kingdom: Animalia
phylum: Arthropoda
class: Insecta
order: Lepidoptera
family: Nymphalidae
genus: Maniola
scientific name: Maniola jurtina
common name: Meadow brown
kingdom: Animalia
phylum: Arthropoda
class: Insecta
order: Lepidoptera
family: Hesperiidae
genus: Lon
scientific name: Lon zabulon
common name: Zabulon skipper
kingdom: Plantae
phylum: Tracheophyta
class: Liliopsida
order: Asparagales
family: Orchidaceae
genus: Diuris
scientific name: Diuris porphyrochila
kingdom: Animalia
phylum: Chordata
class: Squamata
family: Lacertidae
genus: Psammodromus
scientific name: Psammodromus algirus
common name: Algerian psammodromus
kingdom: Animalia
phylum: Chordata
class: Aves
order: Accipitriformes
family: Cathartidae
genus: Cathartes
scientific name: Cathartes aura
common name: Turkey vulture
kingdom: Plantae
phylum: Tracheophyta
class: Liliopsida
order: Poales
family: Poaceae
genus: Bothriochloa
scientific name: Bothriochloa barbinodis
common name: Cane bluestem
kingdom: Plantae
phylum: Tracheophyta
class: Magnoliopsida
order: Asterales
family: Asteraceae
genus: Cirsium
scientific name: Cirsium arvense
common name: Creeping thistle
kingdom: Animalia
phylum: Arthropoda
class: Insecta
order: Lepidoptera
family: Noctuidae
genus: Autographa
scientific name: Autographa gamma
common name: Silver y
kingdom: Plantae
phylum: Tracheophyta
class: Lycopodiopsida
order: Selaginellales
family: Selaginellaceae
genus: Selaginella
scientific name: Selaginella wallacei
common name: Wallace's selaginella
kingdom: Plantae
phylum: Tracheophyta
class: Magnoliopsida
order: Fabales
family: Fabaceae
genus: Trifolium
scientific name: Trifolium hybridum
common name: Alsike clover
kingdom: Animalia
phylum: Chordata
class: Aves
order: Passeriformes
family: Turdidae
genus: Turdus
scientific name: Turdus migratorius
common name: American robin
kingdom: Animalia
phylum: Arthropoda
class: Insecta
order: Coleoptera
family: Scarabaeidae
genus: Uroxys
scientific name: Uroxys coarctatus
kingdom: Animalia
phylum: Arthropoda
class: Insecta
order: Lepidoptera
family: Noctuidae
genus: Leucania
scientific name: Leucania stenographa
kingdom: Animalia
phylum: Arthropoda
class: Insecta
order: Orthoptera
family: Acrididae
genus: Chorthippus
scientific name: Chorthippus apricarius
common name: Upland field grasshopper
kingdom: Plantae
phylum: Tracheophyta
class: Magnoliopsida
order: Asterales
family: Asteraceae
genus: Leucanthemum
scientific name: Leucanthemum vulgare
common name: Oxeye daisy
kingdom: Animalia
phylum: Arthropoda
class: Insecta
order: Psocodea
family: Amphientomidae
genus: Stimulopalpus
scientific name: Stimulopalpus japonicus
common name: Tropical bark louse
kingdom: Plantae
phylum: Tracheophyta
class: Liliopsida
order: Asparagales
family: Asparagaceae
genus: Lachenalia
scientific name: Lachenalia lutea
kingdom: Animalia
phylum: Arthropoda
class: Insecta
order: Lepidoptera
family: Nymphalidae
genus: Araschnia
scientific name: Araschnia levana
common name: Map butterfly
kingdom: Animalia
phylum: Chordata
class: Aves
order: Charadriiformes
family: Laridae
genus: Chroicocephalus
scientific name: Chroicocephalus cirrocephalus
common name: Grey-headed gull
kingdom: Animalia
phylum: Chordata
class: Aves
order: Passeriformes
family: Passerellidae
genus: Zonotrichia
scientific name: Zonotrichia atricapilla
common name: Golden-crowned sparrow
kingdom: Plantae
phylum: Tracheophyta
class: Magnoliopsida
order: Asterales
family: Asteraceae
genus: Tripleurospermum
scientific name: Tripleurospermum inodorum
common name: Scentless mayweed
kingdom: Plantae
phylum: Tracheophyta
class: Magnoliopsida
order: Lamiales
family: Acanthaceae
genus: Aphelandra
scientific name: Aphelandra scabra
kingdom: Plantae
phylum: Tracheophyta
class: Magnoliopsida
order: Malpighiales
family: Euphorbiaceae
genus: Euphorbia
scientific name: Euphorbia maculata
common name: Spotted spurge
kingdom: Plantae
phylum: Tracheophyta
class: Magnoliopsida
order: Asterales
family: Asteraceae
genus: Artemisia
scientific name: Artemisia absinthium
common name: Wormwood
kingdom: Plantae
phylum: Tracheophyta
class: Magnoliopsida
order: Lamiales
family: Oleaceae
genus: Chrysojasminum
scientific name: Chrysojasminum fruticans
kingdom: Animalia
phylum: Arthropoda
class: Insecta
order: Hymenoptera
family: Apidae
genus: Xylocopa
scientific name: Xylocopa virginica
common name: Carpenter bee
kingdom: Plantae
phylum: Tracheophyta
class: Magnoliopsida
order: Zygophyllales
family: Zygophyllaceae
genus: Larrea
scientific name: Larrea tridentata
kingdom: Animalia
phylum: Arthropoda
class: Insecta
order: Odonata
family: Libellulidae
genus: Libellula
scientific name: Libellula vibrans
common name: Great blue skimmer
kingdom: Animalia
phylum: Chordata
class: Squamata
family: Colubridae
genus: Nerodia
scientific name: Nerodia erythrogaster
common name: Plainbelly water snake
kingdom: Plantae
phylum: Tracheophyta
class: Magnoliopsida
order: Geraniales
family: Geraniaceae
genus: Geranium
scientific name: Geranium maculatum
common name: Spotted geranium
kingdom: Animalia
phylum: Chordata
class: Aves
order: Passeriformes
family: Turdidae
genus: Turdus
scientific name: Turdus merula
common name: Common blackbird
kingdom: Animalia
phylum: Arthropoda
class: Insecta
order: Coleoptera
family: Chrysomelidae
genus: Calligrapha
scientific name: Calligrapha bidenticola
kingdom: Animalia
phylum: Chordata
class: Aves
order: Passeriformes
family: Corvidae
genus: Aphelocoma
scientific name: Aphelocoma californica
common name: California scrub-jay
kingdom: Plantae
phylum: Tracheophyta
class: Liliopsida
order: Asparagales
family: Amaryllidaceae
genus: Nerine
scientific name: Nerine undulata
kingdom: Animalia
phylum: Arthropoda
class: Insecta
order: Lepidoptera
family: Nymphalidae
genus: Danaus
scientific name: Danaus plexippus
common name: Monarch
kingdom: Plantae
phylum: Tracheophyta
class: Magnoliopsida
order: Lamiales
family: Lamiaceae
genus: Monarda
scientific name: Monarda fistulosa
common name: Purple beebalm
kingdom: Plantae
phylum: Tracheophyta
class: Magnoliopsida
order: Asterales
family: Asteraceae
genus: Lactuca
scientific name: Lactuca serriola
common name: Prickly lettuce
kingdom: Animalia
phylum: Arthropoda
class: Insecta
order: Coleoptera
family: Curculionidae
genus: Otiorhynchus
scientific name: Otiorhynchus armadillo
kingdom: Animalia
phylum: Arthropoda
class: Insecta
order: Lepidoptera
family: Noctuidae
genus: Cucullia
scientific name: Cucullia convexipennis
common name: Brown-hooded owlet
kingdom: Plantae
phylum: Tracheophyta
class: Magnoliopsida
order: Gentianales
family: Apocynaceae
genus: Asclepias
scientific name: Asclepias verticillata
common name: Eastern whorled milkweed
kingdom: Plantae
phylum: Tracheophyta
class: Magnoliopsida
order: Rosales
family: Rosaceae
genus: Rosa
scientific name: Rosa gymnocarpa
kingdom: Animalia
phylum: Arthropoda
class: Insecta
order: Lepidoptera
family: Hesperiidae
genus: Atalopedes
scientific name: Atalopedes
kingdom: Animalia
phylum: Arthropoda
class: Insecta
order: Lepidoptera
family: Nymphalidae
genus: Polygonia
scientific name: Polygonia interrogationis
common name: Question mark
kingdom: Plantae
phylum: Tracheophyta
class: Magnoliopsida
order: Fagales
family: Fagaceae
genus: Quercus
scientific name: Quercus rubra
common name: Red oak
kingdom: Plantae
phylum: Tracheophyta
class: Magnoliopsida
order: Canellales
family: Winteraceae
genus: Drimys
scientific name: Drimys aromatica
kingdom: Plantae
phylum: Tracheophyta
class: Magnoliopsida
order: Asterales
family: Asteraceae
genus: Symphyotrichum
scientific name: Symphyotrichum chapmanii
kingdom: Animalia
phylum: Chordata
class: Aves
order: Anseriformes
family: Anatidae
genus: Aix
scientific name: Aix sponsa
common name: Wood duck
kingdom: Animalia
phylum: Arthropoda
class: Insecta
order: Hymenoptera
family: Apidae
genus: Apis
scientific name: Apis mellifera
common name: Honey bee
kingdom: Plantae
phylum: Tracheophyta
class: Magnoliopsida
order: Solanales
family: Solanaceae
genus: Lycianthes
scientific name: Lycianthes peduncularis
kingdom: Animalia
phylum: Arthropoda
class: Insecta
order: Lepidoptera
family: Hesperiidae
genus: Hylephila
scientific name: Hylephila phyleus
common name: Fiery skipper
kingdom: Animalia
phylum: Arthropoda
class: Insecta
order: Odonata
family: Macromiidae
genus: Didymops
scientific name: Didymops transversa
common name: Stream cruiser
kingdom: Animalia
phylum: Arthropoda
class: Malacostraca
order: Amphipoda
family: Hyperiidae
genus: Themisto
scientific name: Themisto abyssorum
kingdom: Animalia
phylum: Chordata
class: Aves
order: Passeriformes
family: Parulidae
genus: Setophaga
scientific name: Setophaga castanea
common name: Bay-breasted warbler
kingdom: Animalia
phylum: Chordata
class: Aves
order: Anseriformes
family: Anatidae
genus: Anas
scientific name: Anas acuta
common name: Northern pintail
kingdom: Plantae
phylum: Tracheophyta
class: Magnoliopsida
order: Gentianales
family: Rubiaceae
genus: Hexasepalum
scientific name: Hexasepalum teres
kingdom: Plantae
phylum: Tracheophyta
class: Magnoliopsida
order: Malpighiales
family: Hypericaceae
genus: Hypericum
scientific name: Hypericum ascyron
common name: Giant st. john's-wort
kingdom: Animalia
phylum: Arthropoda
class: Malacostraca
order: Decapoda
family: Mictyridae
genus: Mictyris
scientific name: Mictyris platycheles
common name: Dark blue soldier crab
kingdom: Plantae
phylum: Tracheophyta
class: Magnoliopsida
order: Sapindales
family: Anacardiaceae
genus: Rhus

▶ **Short problem**:
Update the items starting at the line with "genus: Monarda" and ending after the line with "scientific name: Cucullia convexipennis". Replace "common name" with "vernacular name" and leave everything else unchanged.

▶ **Complete response**:
genus: Monarda
scientific name: Monarda fistulosa
vernacular name: Purple beebalm
kingdom: Plantae
phylum: Tracheophyta
class: Magnoliopsida
order: Asterales
family: Asteraceae
genus: Lactuca
scientific name: Lactuca serriola
vernacular name: Prickly lettuce
kingdom: Animalia
phylum: Arthropoda
class: Insecta
order: Coleoptera
family: Curculionidae
genus: Otiorhynchus
scientific name: Otiorhynchus armadillo
kingdom: Animalia
phylum: Arthropoda
class: Insecta
order: Lepidoptera
family: Noctuidae
genus: Cucullia
scientific name: Cucullia convexipennis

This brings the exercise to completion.